* _Problem to solve_: The listing below must be given again in full, exactly.

● ● ● ● ●

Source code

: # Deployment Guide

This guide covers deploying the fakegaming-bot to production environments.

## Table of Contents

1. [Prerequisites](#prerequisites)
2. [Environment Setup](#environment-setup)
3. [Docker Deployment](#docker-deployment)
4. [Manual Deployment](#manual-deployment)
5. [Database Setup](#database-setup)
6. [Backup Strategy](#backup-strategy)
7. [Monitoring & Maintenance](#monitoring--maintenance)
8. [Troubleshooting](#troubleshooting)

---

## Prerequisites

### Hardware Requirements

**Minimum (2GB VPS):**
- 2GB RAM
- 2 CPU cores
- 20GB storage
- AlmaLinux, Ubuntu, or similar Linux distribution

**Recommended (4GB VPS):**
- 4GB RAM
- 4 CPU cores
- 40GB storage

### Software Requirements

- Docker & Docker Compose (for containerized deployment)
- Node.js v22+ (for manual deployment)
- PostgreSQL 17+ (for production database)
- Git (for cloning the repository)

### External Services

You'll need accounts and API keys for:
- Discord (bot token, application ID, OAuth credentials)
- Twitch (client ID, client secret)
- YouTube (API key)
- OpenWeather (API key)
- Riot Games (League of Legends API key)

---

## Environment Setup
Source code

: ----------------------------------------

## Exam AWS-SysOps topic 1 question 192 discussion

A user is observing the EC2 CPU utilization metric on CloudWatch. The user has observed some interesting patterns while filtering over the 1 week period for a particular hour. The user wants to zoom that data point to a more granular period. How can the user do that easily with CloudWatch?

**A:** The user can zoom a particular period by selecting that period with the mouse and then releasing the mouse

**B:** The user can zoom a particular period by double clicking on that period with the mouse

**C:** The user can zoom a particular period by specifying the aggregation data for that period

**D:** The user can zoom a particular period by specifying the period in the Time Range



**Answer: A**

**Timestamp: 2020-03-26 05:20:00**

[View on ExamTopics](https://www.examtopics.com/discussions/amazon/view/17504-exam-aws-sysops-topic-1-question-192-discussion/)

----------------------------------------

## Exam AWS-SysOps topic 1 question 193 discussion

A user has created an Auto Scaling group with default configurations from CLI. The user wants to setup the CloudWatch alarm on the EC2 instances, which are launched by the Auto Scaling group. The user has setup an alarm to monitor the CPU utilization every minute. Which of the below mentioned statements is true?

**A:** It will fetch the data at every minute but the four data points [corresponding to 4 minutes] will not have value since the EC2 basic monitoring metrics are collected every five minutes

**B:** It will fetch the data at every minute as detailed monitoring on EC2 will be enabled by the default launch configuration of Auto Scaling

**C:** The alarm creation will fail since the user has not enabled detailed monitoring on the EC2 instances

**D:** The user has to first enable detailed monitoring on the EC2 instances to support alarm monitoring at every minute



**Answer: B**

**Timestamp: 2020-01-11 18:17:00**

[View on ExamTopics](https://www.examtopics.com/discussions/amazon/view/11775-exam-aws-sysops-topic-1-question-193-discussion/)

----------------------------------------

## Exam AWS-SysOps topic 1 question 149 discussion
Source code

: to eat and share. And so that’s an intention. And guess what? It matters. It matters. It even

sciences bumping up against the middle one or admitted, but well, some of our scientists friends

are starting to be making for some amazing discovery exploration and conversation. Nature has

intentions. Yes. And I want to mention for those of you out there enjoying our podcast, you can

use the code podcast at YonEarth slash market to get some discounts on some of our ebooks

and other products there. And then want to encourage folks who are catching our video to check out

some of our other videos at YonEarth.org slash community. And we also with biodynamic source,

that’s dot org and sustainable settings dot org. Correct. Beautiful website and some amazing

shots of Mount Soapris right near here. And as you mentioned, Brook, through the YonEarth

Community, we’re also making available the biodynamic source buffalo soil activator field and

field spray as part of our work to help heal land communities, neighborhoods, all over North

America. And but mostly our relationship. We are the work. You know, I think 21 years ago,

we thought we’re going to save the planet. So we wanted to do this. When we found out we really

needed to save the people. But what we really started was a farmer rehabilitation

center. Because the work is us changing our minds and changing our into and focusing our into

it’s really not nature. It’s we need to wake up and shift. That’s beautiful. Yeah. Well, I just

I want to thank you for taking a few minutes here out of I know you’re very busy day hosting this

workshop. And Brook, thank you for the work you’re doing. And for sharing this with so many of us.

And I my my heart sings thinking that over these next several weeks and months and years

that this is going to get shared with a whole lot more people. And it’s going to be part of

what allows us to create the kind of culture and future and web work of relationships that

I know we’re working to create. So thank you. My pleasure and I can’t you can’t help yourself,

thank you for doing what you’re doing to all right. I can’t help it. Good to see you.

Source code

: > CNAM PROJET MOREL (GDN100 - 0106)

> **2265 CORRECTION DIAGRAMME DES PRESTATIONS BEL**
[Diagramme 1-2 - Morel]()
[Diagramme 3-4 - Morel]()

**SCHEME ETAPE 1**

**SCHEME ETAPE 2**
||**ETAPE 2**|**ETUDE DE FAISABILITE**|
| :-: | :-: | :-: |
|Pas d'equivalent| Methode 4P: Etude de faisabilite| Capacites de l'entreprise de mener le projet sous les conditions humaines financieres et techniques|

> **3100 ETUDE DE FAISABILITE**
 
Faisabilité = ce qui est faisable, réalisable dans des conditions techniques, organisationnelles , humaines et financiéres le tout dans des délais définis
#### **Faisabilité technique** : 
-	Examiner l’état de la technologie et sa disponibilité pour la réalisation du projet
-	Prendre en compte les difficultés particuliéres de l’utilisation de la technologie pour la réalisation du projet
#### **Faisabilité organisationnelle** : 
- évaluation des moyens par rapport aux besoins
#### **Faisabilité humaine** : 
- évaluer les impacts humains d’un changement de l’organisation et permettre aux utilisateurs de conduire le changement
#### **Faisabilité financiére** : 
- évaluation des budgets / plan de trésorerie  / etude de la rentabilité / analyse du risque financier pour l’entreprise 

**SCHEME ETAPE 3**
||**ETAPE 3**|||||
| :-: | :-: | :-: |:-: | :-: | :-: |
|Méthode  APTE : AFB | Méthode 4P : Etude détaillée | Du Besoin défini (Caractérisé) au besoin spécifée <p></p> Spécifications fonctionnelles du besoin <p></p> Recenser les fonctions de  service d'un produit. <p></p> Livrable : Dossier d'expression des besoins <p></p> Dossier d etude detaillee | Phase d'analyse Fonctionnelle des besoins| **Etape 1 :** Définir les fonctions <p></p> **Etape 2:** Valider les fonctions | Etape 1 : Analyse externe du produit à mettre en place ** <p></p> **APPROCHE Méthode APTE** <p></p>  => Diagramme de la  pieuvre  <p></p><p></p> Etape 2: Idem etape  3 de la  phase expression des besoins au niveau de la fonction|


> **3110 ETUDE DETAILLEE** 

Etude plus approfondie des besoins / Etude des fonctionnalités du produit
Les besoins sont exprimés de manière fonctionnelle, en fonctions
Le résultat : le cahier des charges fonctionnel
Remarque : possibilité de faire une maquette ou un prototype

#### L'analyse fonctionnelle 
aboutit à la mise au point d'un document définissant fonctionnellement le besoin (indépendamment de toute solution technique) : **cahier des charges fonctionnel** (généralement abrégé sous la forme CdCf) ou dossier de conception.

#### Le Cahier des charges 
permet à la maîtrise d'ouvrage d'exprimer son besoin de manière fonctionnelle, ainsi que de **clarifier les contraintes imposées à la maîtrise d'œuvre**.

● ● ● ● ●

* _Result_:
Source code

: # Deployment Guide

This guide covers deploying the fakegaming-bot to production environments.

## Table of Contents

1. [Prerequisites](#prerequisites)
2. [Environment Setup](#environment-setup)
3. [Docker Deployment](#docker-deployment)
4. [Manual Deployment](#manual-deployment)
5. [Database Setup](#database-setup)
6. [Backup Strategy](#backup-strategy)
7. [Monitoring & Maintenance](#monitoring--maintenance)
8. [Troubleshooting](#troubleshooting)

---

## Prerequisites

### Hardware Requirements

**Minimum (2GB VPS):**
- 2GB RAM
- 2 CPU cores
- 20GB storage
- AlmaLinux, Ubuntu, or similar Linux distribution

**Recommended (4GB VPS):**
- 4GB RAM
- 4 CPU cores
- 40GB storage

### Software Requirements

- Docker & Docker Compose (for containerized deployment)
- Node.js v22+ (for manual deployment)
- PostgreSQL 17+ (for production database)
- Git (for cloning the repository)

### External Services

You'll need accounts and API keys for:
- Discord (bot token, application ID, OAuth credentials)
- Twitch (client ID, client secret)
- YouTube (API key)
- OpenWeather (API key)
- Riot Games (League of Legends API key)

---

## Environment Setup
Source code

: ----------------------------------------

## Exam AWS-SysOps topic 1 question 192 discussion

A user is observing the EC2 CPU utilization metric on CloudWatch. The user has observed some interesting patterns while filtering over the 1 week period for a particular hour. The user wants to zoom that data point to a more granular period. How can the user do that easily with CloudWatch?

**A:** The user can zoom a particular period by selecting that period with the mouse and then releasing the mouse

**B:** The user can zoom a particular period by double clicking on that period with the mouse

**C:** The user can zoom a particular period by specifying the aggregation data for that period

**D:** The user can zoom a particular period by specifying the period in the Time Range



**Answer: A**

**Timestamp: 2020-03-26 05:20:00**

[View on ExamTopics](https://www.examtopics.com/discussions/amazon/view/17504-exam-aws-sysops-topic-1-question-192-discussion/)

----------------------------------------

## Exam AWS-SysOps topic 1 question 193 discussion

A user has created an Auto Scaling group with default configurations from CLI. The user wants to setup the CloudWatch alarm on the EC2 instances, which are launched by the Auto Scaling group. The user has setup an alarm to monitor the CPU utilization every minute. Which of the below mentioned statements is true?

**A:** It will fetch the data at every minute but the four data points [corresponding to 4 minutes] will not have value since the EC2 basic monitoring metrics are collected every five minutes

**B:** It will fetch the data at every minute as detailed monitoring on EC2 will be enabled by the default launch configuration of Auto Scaling

**C:** The alarm creation will fail since the user has not enabled detailed monitoring on the EC2 instances

**D:** The user has to first enable detailed monitoring on the EC2 instances to support alarm monitoring at every minute



**Answer: B**

**Timestamp: 2020-01-11 18:17:00**

[View on ExamTopics](https://www.examtopics.com/discussions/amazon/view/11775-exam-aws-sysops-topic-1-question-193-discussion/)

----------------------------------------

## Exam AWS-SysOps topic 1 question 149 discussion
Source code

: to eat and share. And so that’s an intention. And guess what? It matters. It matters. It even

sciences bumping up against the middle one or admitted, but well, some of our scientists friends

are starting to be making for some amazing discovery exploration and conversation. Nature has

intentions. Yes. And I want to mention for those of you out there enjoying our podcast, you can

use the code podcast at YonEarth slash market to get some discounts on some of our ebooks

and other products there. And then want to encourage folks who are catching our video to check out

some of our other videos at YonEarth.org slash community. And we also with biodynamic source,

that’s dot org and sustainable settings dot org. Correct. Beautiful website and some amazing

shots of Mount Soapris right near here. And as you mentioned, Brook, through the YonEarth

Community, we’re also making available the biodynamic source buffalo soil activator field and

field spray as part of our work to help heal land communities, neighborhoods, all over North

America. And but mostly our relationship. We are the work. You know, I think 21 years ago,

we thought we’re going to save the planet. So we wanted to do this. When we found out we really

needed to save the people. But what we really started was a farmer rehabilitation

center. Because the work is us changing our minds and changing our into and focusing our into

it’s really not nature. It’s we need to wake up and shift. That’s beautiful. Yeah. Well, I just

I want to thank you for taking a few minutes here out of I know you’re very busy day hosting this

workshop. And Brook, thank you for the work you’re doing. And for sharing this with so many of us.

And I my my heart sings thinking that over these next several weeks and months and years

that this is going to get shared with a whole lot more people. And it’s going to be part of

what allows us to create the kind of culture and future and web work of relationships that

I know we’re working to create. So thank you. My pleasure and I can’t you can’t help yourself,

thank you for doing what you’re doing to all right. I can’t help it. Good to see you.

Source code

: > CNAM PROJET MOREL (GDN100 - 0106)

> **2265 CORRECTION DIAGRAMME DES PRESTATIONS BEL**
[Diagramme 1-2 - Morel]()
[Diagramme 3-4 - Morel]()

**SCHEME ETAPE 1**

**SCHEME ETAPE 2**
||**ETAPE 2**|**ETUDE DE FAISABILITE**|
| :-: | :-: | :-: |
|Pas d'equivalent| Methode 4P: Etude de faisabilite| Capacites de l'entreprise de mener le projet sous les conditions humaines financieres et techniques|

> **3100 ETUDE DE FAISABILITE**
 
Faisabilité = ce qui est faisable, réalisable dans des conditions techniques, organisationnelles , humaines et financiéres le tout dans des délais définis
#### **Faisabilité technique** : 
-	Examiner l’état de la technologie et sa disponibilité pour la réalisation du projet
-	Prendre en compte les difficultés particuliéres de l’utilisation de la technologie pour la réalisation du projet
#### **Faisabilité organisationnelle** : 
- évaluation des moyens par rapport aux besoins
#### **Faisabilité humaine** : 
- évaluer les impacts humains d’un changement de l’organisation et permettre aux utilisateurs de conduire le changement
#### **Faisabilité financiére** : 
- évaluation des budgets / plan de trésorerie  / etude de la rentabilité / analyse du risque financier pour l’entreprise 

**SCHEME ETAPE 3**
||**ETAPE 3**|||||
| :-: | :-: | :-: |:-: | :-: | :-: |
|Méthode  APTE : AFB | Méthode 4P : Etude détaillée | Du Besoin défini (Caractérisé) au besoin spécifée <p></p> Spécifications fonctionnelles du besoin <p></p> Recenser les fonctions de  service d'un produit. <p></p> Livrable : Dossier d'expression des besoins <p></p> Dossier d etude detaillee | Phase d'analyse Fonctionnelle des besoins| **Etape 1 :** Définir les fonctions <p></p> **Etape 2:** Valider les fonctions | Etape 1 : Analyse externe du produit à mettre en place ** <p></p> **APPROCHE Méthode APTE** <p></p>  => Diagramme de la  pieuvre  <p></p><p></p> Etape 2: Idem etape  3 de la  phase expression des besoins au niveau de la fonction|


> **3110 ETUDE DETAILLEE** 

Etude plus approfondie des besoins / Etude des fonctionnalités du produit
Les besoins sont exprimés de manière fonctionnelle, en fonctions
Le résultat : le cahier des charges fonctionnel
Remarque : possibilité de faire une maquette ou un prototype

#### L'analyse fonctionnelle 
aboutit à la mise au point d'un document définissant fonctionnellement le besoin (indépendamment de toute solution technique) : **cahier des charges fonctionnel** (généralement abrégé sous la forme CdCf) ou dossier de conception.

#### Le Cahier des charges 
permet à la maîtrise d'ouvrage d'exprimer son besoin de manière fonctionnelle, ainsi que de **clarifier les contraintes imposées à la maîtrise d'œuvre**.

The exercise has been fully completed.